Rückkehrer
Denis Pederson bei der Meisterfeier 2009. Foto: Soeren Stache

Denis Pederson bei der Meisterfeier 2009. Foto: Soeren Stache

dpa

Denis Pederson bei der Meisterfeier 2009. Foto: Soeren Stache

Berlin (dpa) - Die qualvollen 312 Tage Pause, die Gedanken an ein Karriereende - alles das soll für Denis Pederson nun vorbei sein. Erstmals seit über zehn Monaten bestreitet der Mittelstürmer der Berliner Eisbären wieder ein Spiel in der Deutschen Eishockey-Liga - das 411. für den Kanadier.

«Schön, dass ich endlich wieder spielen kann. Es war eine lange und harte Zeit für mich», erklärte Pederson vor seinem Comeback gegen die Augsburger Panther.

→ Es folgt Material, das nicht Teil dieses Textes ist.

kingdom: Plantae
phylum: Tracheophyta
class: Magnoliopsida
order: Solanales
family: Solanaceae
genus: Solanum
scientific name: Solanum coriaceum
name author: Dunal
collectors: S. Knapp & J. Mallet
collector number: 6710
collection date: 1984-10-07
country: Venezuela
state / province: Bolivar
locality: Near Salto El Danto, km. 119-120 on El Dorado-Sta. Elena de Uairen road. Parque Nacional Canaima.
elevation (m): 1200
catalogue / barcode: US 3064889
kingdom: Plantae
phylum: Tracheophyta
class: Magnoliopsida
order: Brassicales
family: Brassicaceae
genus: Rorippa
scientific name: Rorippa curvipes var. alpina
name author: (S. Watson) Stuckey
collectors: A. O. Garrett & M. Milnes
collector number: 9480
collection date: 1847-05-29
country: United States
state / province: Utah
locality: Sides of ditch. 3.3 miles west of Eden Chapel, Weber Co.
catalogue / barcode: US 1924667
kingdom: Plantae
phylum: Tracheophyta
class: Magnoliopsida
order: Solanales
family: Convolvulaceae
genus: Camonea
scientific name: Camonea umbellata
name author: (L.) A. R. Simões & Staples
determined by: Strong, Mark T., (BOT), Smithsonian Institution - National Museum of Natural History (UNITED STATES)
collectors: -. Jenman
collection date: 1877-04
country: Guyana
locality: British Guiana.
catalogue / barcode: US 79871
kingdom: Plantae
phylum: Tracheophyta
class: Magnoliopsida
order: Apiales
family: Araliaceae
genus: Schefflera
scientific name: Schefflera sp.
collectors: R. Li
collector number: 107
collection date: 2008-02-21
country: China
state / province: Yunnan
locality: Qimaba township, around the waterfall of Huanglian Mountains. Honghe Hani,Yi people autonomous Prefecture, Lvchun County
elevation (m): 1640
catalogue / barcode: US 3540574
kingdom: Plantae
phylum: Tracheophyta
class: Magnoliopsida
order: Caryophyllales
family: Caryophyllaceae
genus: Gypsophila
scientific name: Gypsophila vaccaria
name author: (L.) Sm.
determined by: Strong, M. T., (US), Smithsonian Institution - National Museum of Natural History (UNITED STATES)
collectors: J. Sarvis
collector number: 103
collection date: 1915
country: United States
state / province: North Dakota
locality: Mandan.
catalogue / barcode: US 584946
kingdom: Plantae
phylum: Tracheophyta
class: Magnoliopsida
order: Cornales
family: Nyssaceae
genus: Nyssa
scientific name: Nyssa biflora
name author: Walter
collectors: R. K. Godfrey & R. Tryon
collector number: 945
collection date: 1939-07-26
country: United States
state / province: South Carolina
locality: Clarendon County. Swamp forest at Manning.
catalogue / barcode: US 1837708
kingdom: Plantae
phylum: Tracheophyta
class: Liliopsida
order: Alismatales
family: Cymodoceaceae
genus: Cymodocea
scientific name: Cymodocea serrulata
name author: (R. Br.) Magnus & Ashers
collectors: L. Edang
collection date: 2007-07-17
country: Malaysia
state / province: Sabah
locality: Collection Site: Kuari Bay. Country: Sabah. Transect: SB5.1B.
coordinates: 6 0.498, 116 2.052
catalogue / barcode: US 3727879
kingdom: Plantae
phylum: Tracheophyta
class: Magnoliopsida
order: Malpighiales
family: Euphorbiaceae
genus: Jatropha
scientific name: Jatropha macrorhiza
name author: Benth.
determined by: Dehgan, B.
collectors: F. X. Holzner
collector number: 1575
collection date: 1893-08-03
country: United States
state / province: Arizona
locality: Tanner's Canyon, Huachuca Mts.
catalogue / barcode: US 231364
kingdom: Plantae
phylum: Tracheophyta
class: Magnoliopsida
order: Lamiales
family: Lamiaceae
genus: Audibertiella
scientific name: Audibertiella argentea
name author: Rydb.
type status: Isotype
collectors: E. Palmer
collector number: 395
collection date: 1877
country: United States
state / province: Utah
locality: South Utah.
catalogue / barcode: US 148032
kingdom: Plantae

Dass Meister Eisbären in diesem Spiel in eigener Halle mit einem Sieg und Nürnberger Schützenhilfe erstmals seit dem ersten Spieltag wieder auf Tabellenplatz eins springen könnte, ist fast so nebensächlich wie die Tatsache, dass Gegner Augsburg seit Februar 2011 nur in einem einzigen Auswärtsspiel drei Punkte gewinnen konnte. Denn nicht wenige Experten, darunter selbst die Ärzte, hatten sich zwischenzeitlich eine Rückkehr des 36-jährigen Pederson auf die Eisfläche kaum vorstellen können.

Am 27. Februar des vergangenen Jahres riss sich der Kanadier nach einem bösen Foul von Straubings Michael Bakos das hintere Kreuzband im rechten Knie. Die Laufbahn des ehemaligen NHL-Profis und «DEL-Mittelstürmers des Jahres 2010» hing am seidenen Faden. Doch der fünffache Berliner Meisterspieler gab nicht auf. «Ich habe niemals daran gedacht, meine Karriere zu beenden», blickte Pederson auf seine Leidenszeit zurück. Sein Wille war stark: «Ich wollte unbedingt wieder spielen, denn Eishockey ist mein Leben.»

Am Freitag wird Pederson nach verbissenem Kampf in der Reha, die auch mit einigen Rückschlägen verbunden war, wieder in sein Leben eintauchen. Dass man in seinem 411. DEL-Spiel sowie in den darauffolgenden keine Wunderdinge von ihm erwarten kann, versteht sich. «Wichtig ist, dass Denis wieder das Gefühl fürs Spiel entwickelt und für die nächsten Spiele an Selbstvertrauen gewinnt», bemerkte Trainer Don Jackson und warnte vor einer übertriebenen Erwartungshaltung.

Trotz der Rückkehr von Pederson verbessert sich die personell angespannte Situation bei den Eisbären kaum. Zwar wird Stürmer Mads Christensen (Fingerbruch) nach ersten Trainingsübungen auf dem Eis für Mitte Januar zurückerwartet. Doch für die Partie gegen die Panther werden Nicholas Angell (Hüftprellung) und Constantin Braun (Gehirnerschütterung) zusätzlich nicht zur Verfügung stehen. Auf unbestimmte Zeit weiter nicht dabei sind Stefan Ustorf (Gehirnerschütterung) und Dominik Bielke (Kreuzbandriss).